1. Create a SparkContext

Initiate a SparkContext

In [1]:
import pyspark
from pyspark import SparkContext
sc =SparkContext()

Basic Operation

In [2]:
# Create a collection of data called RDD, Resilient Distributed Dataset. 
# Computation in an RDD is automatically parallelized across the cluster.

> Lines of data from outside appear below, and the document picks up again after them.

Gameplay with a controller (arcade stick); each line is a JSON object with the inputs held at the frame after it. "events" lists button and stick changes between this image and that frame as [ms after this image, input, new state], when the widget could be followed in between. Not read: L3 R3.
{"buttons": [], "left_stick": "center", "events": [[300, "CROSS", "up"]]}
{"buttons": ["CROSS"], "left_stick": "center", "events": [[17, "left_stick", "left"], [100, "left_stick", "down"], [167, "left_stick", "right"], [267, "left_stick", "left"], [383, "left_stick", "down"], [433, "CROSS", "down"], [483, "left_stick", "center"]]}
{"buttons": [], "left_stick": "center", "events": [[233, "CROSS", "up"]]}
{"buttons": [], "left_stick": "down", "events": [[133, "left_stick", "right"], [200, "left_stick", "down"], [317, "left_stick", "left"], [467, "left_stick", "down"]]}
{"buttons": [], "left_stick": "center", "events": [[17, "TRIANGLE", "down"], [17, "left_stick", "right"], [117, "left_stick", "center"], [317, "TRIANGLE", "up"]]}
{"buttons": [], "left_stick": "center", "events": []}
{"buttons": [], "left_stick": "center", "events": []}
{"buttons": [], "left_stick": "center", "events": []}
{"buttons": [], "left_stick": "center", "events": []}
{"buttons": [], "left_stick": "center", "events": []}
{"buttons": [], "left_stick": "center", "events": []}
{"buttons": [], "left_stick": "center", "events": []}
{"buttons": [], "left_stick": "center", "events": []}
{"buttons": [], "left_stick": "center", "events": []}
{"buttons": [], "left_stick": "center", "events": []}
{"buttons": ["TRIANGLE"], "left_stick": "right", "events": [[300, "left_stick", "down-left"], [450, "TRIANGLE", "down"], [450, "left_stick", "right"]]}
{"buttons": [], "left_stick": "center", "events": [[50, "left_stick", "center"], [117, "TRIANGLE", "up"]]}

nums= sc.parallelize([1,2,3,4])
In [3]:
# access the first row with take
nums.take(1) 
Out[3]:
[1]
In [4]:
# apply a transformation to the data with a lambda function

squared = nums.map(lambda x: x*x).collect()
for num in squared:
    print('%i ' % (num))
1 
4 
9 
16 
In [5]:
[num for num in squared]
Out[5]:
[1, 4, 9, 16]

2. SQLContext

In [7]:
from pyspark.sql import Row
from pyspark.sql import SQLContext

sqlContext = SQLContext(sc)

Step 1 -- Create the list of tuple with the information

In [8]:
list_p = [('John',19),('Smith',29),('Adam',35),('Henry',50)]

Step 2 -- Build a RDD

In [9]:
rdd = sc.parallelize(list_p)

Step 3 -- Convert the tuples

In [10]:
ppl = rdd.map(lambda x: Row(name=x[0], age=int(x[1])))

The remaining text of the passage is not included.